J’ai parcouru ma bibliothèque à la recherche de mots pour me consoler. Plus précisément ceux de l’autrice féministe Hélène Pedneault. Dans La douleur des volcans, sorti au début des années 1990, elle s’ouvre sur la blessure lancinante qu’a été la perte de sa mère.
À l’époque, dans la jeune vingtaine, j’avais acheté ce livre, mais ne l’avais pas lu. Je savais qu’un jour j’y trouverais réconfort. Le bouquin était toujours là, intact malgré les pages jaunies. Il était temps de m’y plonger : ma maman venait de succomber à une longue maladie. « Personne ne nous prévient jamais que la mort de notre mère nous enferme dans un labyrinthe dont tous les couloirs mènent à la solitude », écrivait la chroniqueuse, décédée d’un cancer en 2008. S’il n’y a qu’une phrase à retenir de ce récit, ce sera celle-là.
***
La chambre de l’hôpital est baignée de soleil, de ce soleil hivernal qui plante une lumière blanche sur le jour. Par-delà les immenses fenêtres, le quartier de mon enfance, cette ville que tu aimes tant. C’est ici que tu rendras ton dernier souffle.
Ta respiration bruyante, tantôt courte, tantôt espacée, brise le silence. D’abord, je te guette, inquiète. Je ne sais pas, moi, comment on accompagne une mourante. Malgré ton état comateux, tu m’entends, j’en suis convaincue. Je te parlerai et je te ferai entendre de la musique, dont le Stabat Mater, de Pergolesi. Tu réagiras d’ailleurs à ma présence à plus d’une occasion.
« T’as vu, maman ? » que je te répète. Toi, qui t’émerveilles de tout, tu apprécierais l’immense ciel qui se déploie dehors. Les rayons du soleil percent les nuages en de longs faisceaux obliques. Il paraît que ces pieds de vent annoncent un présage : le bon Dieu est sur le point de descendre sur Terre, selon la croyance populaire. Tu ne traîneras pas. Toi qui avais la hantise d’importuner tes proches…
« Tu as autre chose à faire ! Je ne veux pas déranger », me disais-tu quand je t’invitais à sortir ou à venir à la maison. Tu commençais toujours par refuser. Pas par coquetterie ni pour te faire prier. Tu ne voulais pas que ta présence gêne qui que ce soit. Et surtout, tu souhaitais que je « vive ma vie » comme si tu n’en étais pas un élément essentiel.

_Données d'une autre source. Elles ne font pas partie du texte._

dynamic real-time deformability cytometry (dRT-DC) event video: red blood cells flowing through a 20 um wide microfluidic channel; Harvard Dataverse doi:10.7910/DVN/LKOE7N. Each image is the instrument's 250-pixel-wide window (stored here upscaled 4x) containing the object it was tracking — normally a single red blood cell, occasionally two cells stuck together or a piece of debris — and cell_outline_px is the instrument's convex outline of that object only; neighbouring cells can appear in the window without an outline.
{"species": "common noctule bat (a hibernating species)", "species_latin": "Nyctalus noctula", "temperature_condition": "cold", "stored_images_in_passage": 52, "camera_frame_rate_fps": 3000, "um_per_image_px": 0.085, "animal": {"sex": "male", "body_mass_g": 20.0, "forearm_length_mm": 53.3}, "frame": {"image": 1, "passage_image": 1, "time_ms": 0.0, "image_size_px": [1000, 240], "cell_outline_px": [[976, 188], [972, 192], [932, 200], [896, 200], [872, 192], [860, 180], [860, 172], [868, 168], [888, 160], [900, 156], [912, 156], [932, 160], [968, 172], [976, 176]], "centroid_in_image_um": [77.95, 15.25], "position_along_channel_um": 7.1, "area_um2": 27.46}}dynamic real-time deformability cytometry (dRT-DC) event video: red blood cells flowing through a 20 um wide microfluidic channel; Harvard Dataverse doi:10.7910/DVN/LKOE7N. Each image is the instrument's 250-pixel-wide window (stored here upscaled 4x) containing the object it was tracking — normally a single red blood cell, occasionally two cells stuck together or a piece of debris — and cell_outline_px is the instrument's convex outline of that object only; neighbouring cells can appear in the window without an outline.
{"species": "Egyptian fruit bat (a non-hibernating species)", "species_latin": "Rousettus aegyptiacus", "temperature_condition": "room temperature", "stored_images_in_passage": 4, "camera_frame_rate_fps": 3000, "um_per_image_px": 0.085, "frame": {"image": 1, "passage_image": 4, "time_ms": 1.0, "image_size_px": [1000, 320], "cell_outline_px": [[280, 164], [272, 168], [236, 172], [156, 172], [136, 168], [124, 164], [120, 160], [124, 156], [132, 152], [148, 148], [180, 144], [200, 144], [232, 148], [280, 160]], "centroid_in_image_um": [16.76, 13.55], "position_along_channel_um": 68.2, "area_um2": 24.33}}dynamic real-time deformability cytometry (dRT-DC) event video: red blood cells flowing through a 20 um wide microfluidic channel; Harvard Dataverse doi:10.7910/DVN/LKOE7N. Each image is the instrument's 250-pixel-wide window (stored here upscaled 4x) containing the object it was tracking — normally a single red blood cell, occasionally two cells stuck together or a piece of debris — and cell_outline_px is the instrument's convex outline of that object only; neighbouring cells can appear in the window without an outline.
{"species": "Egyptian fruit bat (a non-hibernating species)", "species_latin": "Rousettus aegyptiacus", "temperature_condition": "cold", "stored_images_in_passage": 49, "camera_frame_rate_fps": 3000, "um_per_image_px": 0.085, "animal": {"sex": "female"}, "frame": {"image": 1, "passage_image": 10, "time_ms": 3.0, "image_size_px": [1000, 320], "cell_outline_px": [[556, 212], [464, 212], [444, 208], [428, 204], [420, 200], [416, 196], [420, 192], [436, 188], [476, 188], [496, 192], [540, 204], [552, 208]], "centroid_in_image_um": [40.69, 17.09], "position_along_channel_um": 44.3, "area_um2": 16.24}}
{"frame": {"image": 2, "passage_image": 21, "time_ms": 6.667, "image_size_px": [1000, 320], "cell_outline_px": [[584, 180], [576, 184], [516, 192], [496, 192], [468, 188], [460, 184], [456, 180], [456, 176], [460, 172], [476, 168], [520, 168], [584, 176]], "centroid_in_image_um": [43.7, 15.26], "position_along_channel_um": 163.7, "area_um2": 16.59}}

Tu es partie de la même manière que tu as vécu. En toute discrétion. Transférée aux soins palliatifs le vendredi midi, tu prendras ton aller simple pour l’éternité dès le dimanche soir. Ton bagage était si léger.
Comme mes sœurs et mon frère, je mesure la chance que j’ai eue d’accompagner ma mère dans ce dernier passage, en ces temps de pandémie. Un immense cadeau malgré la cruelle épreuve. Surtout quand je lis les témoignages des endeuillés de la COVID-19 sur les réseaux sociaux ou dans les médias. Beaucoup ont dû renoncer à une dernière caresse, un ultime merci. Comme je compatis avec eux. Ne l’oublions pas, la pandémie a fauché la vie de plus de 10000 Québécois et Québécoises jusqu’ici et fait combien d’autres victimes collatérales. L’Institut de la statistique du Québec a d’ailleurs enregistré une hausse du nombre de décès de 10% en 2020 par rapport à 2019.

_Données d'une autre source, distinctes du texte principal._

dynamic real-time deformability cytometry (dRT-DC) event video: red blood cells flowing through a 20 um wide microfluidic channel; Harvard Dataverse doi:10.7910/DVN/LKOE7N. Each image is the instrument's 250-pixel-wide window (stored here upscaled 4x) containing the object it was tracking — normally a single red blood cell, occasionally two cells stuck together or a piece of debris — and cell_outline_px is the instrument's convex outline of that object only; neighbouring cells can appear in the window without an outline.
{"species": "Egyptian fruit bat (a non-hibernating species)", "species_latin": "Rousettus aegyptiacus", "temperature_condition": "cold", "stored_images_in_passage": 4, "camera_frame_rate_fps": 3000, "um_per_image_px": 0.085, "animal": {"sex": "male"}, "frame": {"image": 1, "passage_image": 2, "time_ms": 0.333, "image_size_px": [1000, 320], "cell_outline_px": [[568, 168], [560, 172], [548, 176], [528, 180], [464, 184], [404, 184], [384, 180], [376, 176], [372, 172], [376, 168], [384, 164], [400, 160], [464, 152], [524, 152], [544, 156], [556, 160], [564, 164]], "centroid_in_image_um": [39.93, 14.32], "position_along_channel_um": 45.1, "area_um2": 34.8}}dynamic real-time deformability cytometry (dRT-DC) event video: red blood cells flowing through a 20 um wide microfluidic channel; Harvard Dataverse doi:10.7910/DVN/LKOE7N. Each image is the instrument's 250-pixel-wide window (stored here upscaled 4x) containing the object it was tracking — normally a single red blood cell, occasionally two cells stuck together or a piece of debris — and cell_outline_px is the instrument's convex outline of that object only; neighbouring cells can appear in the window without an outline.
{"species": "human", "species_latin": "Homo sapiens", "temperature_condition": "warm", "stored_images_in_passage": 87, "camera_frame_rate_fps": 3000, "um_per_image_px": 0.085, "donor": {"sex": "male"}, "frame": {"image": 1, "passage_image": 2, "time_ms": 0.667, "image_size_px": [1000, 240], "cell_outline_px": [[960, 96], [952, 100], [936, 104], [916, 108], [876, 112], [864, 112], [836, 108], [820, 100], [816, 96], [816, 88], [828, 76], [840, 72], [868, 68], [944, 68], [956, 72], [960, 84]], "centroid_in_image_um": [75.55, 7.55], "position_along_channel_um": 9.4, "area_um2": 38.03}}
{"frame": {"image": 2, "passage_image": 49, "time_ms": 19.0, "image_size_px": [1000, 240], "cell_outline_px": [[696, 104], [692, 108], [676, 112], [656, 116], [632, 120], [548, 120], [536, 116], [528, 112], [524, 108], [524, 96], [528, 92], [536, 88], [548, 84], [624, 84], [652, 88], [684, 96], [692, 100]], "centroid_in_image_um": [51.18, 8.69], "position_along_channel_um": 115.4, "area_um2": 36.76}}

Ça fait beaucoup d’endeuillés. Beaucoup trop.
Des œuvres qui consolent
La mère morte, par Blandine de Caunes, Stock, 2020
L’écrivaine et féministe française Benoîte Groult s’est éteinte à 96 ans, il y a 5 ans. L’une de ses filles relate les derniers mois de la vie de cette intellectuelle diminuée par l’alzheimer. Ce récit ne se limite pas au deuil d’une enfant mais révèle aussi celui d’une mère : l’autrice perd presque au même moment sa fille unique, Violette, 36 ans, à la suite d’un accident de voiture. Le ton est lucide, très poignant.
CHSLD, par François Delisle, sur l’extra de TOU.TV, 20 minutes, 2020
Le cinéaste François Delisle (Le bonheur c’est une chanson triste, Chorus, Cash Nexus) se tourne vers le documentaire de l’intime avec ce court métrage construit au moyen de photos. Il accompagne – avec dignité et amour – sa mère en fin de vie. Un portrait d’une grande beauté malgré le décor déprimant du CHSLD.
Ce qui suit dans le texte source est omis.